ACTIVITY:
Recast the text in the records below as a Markdown table with the columns Row and Line, beginning at the line that contains "Krankenkasse" and stopping after the last line of the records. Number each row, skip blank lines, and leave the pictures out.

ENTRIES SHOWN:

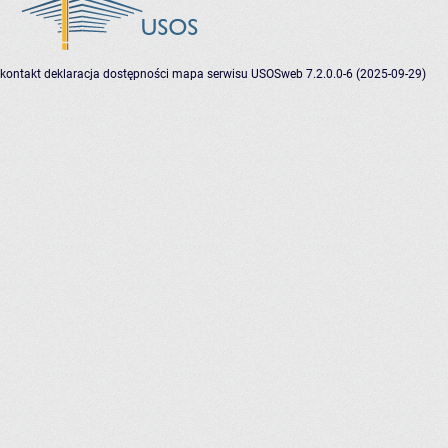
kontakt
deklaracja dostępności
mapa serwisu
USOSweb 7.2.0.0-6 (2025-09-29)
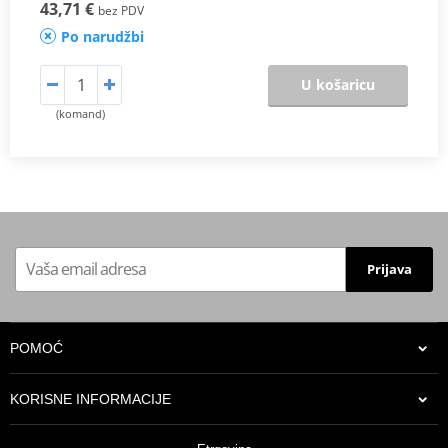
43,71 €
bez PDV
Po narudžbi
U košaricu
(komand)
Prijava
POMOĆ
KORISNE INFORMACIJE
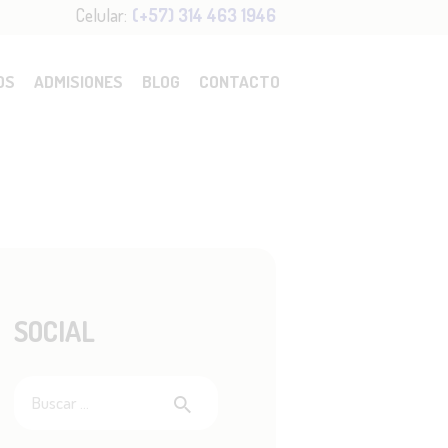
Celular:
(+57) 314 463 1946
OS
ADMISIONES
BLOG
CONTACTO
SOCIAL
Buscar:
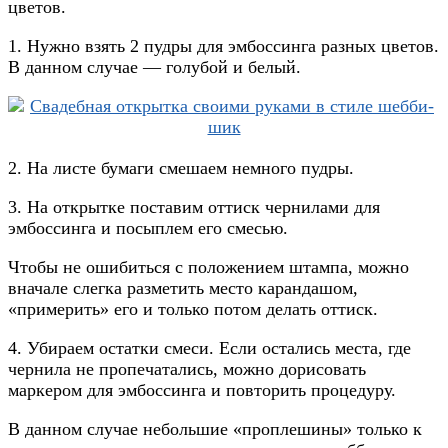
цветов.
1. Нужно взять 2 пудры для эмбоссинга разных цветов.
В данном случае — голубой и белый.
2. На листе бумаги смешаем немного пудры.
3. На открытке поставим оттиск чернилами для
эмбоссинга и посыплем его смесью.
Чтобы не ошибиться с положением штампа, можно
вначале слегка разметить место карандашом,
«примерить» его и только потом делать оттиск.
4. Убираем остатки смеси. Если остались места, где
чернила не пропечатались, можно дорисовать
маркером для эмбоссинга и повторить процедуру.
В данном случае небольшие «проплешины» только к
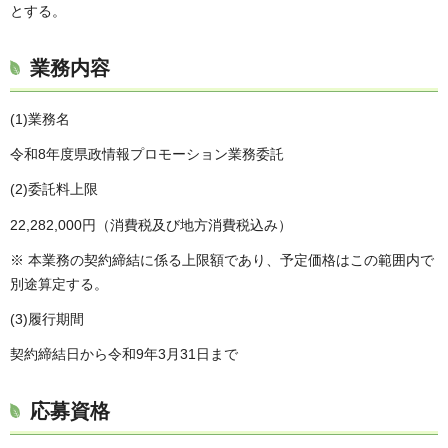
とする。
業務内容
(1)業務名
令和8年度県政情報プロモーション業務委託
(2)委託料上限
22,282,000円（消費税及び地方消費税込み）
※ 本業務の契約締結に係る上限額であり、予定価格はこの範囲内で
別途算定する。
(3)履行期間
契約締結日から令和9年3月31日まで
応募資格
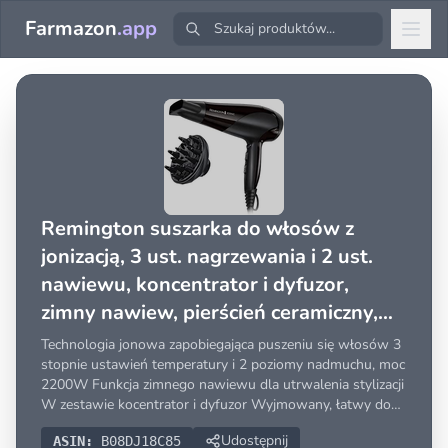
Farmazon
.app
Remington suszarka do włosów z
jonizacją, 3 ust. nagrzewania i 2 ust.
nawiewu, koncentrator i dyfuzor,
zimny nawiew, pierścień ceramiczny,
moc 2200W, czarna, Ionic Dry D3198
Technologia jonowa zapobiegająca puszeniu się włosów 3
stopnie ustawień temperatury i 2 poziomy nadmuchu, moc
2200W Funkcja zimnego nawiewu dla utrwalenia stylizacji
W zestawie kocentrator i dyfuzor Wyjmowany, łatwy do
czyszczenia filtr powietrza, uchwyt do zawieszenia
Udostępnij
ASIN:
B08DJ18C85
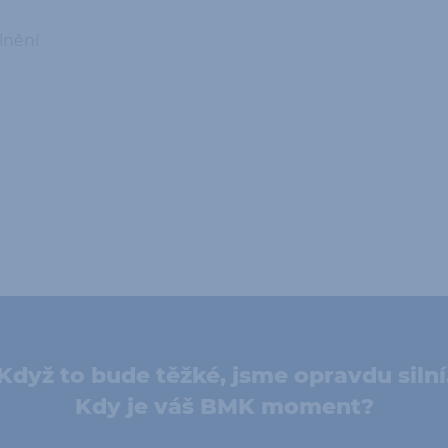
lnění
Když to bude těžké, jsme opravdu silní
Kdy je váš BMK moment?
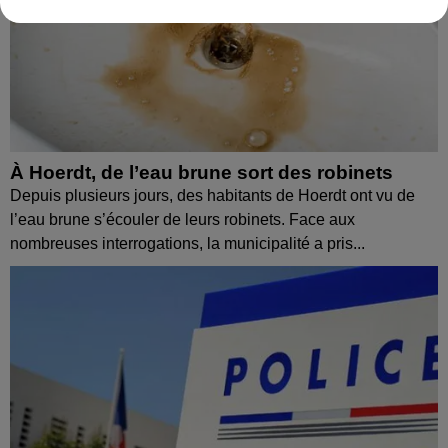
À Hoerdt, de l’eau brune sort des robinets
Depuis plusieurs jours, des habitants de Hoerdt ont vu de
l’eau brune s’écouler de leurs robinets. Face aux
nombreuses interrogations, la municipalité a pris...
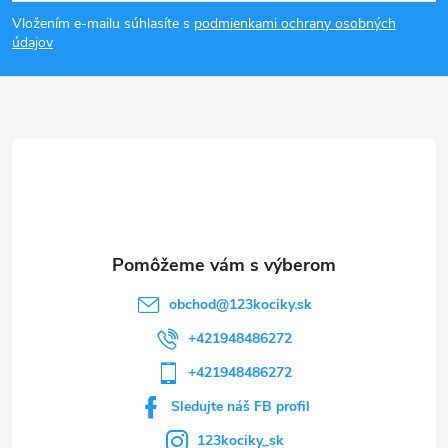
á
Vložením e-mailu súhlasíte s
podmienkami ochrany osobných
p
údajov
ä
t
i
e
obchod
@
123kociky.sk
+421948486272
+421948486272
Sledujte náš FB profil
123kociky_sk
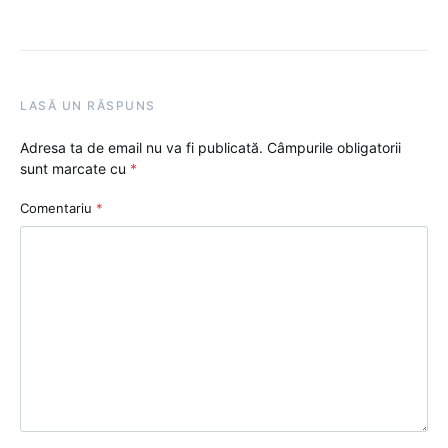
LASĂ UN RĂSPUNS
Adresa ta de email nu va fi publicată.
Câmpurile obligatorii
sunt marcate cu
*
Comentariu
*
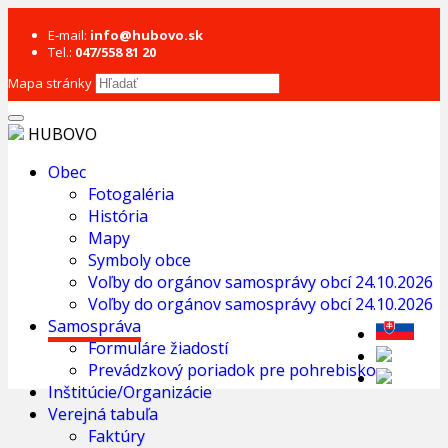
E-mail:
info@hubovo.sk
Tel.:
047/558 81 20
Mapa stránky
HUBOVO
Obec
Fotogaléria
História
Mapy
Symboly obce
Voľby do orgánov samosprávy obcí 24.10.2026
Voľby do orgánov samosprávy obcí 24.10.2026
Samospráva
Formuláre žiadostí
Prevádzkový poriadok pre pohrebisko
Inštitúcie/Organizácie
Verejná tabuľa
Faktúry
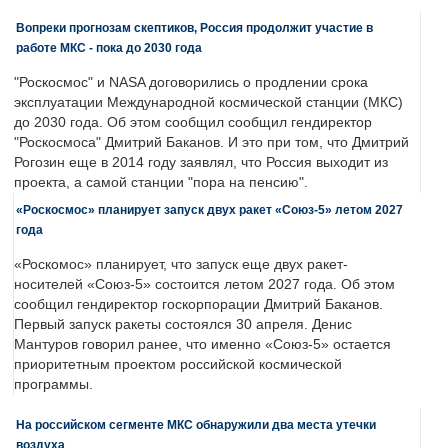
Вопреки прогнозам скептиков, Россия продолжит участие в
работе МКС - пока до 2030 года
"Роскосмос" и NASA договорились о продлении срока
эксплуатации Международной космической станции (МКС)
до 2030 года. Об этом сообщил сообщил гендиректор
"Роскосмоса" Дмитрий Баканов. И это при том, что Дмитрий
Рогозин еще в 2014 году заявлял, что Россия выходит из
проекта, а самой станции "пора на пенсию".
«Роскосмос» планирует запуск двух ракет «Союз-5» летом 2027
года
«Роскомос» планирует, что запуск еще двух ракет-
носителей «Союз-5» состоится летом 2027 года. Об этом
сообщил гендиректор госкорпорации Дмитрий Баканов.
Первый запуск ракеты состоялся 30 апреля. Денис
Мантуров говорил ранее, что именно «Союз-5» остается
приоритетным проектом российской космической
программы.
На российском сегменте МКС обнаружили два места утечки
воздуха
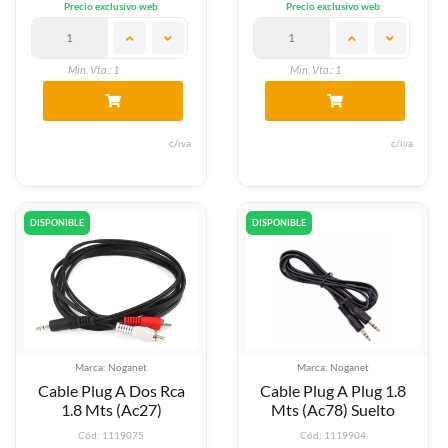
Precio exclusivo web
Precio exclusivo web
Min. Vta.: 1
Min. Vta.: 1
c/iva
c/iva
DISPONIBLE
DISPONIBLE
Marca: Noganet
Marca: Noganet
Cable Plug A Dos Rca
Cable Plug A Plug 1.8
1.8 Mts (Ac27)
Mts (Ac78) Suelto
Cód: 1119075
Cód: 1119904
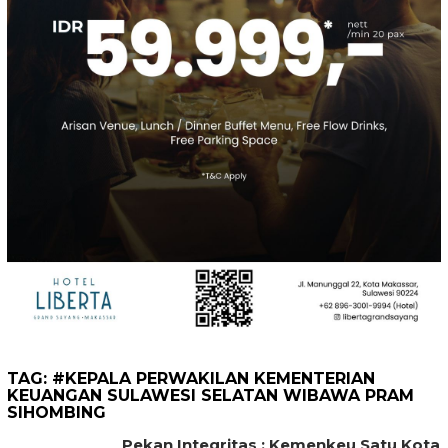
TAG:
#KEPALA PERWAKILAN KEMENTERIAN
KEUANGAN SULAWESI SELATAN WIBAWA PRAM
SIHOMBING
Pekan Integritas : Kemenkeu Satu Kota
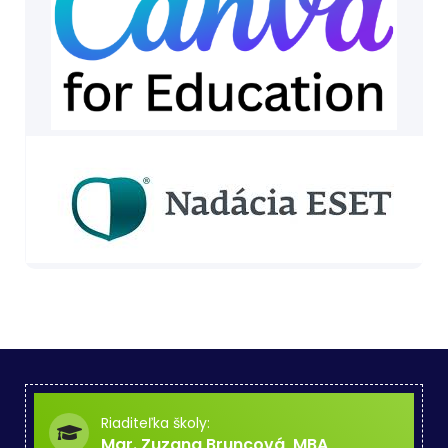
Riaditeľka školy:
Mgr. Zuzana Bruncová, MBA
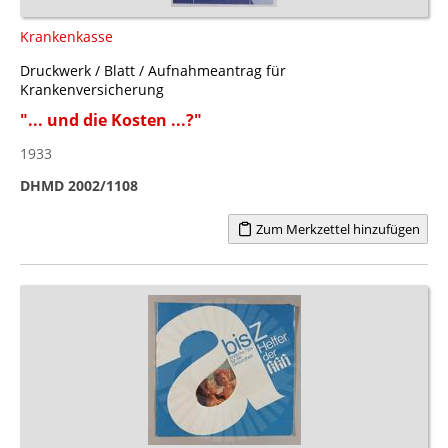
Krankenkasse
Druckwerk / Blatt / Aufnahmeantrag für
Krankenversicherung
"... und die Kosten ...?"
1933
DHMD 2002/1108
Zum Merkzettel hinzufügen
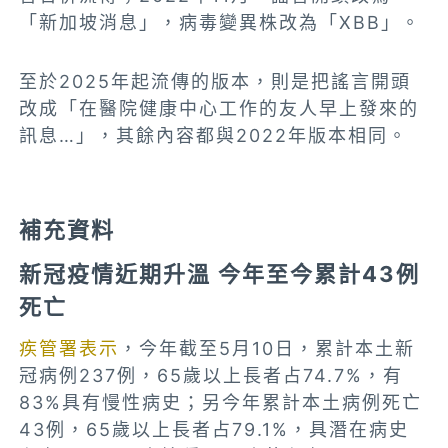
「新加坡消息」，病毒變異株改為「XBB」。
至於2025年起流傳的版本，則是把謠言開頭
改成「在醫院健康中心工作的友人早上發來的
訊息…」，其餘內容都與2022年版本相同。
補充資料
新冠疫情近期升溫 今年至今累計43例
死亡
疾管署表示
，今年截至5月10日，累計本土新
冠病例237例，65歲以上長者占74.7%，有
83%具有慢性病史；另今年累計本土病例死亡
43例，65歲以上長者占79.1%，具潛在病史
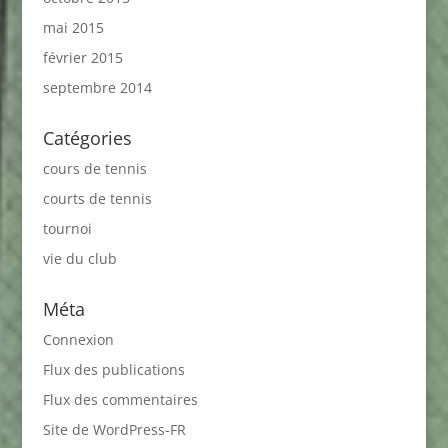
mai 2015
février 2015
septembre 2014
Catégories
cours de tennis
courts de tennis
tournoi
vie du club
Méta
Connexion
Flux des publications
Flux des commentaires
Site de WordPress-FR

OUTPUT FOR THIS TASK:
| Row | Line |
|---|---|
| 1 | Krankenkasse |
| 2 | Druckwerk / Blatt / Aufnahmeantrag für |
| 3 | Krankenversicherung |
| 4 | "... und die Kosten ...?" |
| 5 | 1933 |
| 6 | DHMD 2002/1108 |
| 7 | Zum Merkzettel hinzufügen |
| 8 | 「新加坡消息」，病毒變異株改為「XBB」。 |
| 9 | 至於2025年起流傳的版本，則是把謠言開頭 |
| 10 | 改成「在醫院健康中心工作的友人早上發來的 |
| 11 | 訊息…」，其餘內容都與2022年版本相同。 |
| 12 | 補充資料 |
| 13 | 新冠疫情近期升溫 今年至今累計43例 |
| 14 | 死亡 |
| 15 | 疾管署表示 |
| 16 | ，今年截至5月10日，累計本土新 |
| 17 | 冠病例237例，65歲以上長者占74.7%，有 |
| 18 | 83%具有慢性病史；另今年累計本土病例死亡 |
| 19 | 43例，65歲以上長者占79.1%，具潛在病史 |
| 20 | mai 2015 |
| 21 | février 2015 |
| 22 | septembre 2014 |
| 23 | Catégories |
| 24 | cours de tennis |
| 25 | courts de tennis |
| 26 | tournoi |
| 27 | vie du club |
| 28 | Méta |
| 29 | Connexion |
| 30 | Flux des publications |
| 31 | Flux des commentaires |
| 32 | Site de WordPress-FR |